AI Navigate

GeoChallenge: A Multi-Answer Multiple-Choice Benchmark for Geometric Reasoning with Diagrams

arXiv cs.AI / 3/23/2026

📰 NewsIdeas & Deep AnalysisModels & Research

Key Points

  • GeoChallenge introduces a dataset of 90,000 automatically generated multi-choice geometry proof problems that require multi-step reasoning over aligned text and diagrams.
  • It provides fine-grained complexity ratings and formal language annotations to enable controlled evaluation of geometric reasoning in LLMs.
  • Experiments across advanced LLMs reveal a gap between model performance and human capability, with GPT-5-nano achieving 75.89 exact match versus 94.74 for humans.
  • The authors identify three failure patterns: exact-match struggles under MCQ constraints, weak visual reliance, and overextended reasoning without convergence.
  • Overall, GeoChallenge aims to enable more reliable evaluation of AI’s geometric reasoning and to illuminate current model limitations.

Abstract

Evaluating the symbolic reasoning of large language models (LLMs) calls for geometry benchmarks that require multi-step proofs grounded in both text and diagrams. However, existing benchmarks are often limited in scale and rarely provide visually grounded multiple-choice questions, limiting reliable evaluation of complex reasoning.

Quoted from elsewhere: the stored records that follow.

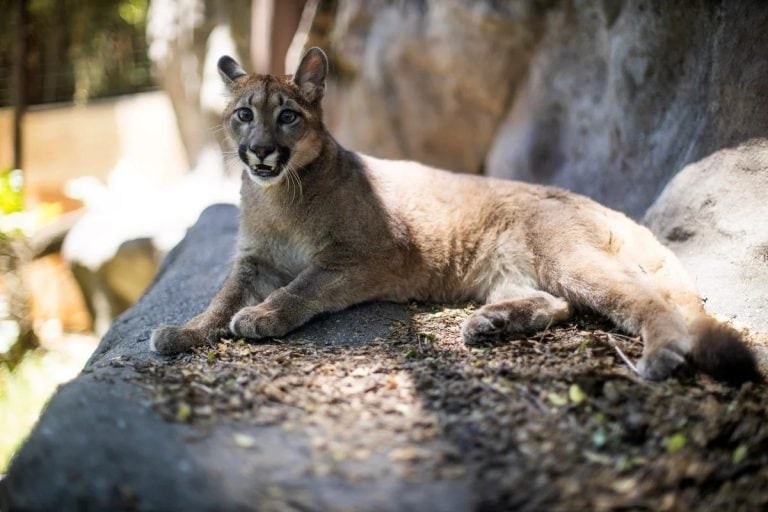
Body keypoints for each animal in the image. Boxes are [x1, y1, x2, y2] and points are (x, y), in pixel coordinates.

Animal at [150, 48, 756, 382]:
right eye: (244, 114)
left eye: (288, 116)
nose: (258, 152)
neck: (277, 198)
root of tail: (597, 203)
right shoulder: (252, 260)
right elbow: (220, 298)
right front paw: (184, 332)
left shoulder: (362, 255)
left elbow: (302, 286)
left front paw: (262, 317)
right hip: (509, 271)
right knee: (556, 303)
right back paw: (490, 323)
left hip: (569, 256)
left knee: (646, 300)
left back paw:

We introduce GeoChallenge, a dataset of 90K automatically generated multiple-choice geometry proof problems, each requiring multi-step reasoning over aligned textual descriptions and diagrams. GeoChallenge provides fine-grained complexity ratings and formal language annotations to enable controlled evaluation. Experiments on multiple advanced LLMs show a clear performance gap between models and humans (the best-performing model, GPT-5-nano, achieves 75.89 exact match vs. 94.74 for humans). Further analysis also reveals three common failure patterns of LLMs: (1) exact match failures under the multiple-choice setting; (2) weak visual reliance; and (3) overextended reasoning without convergence.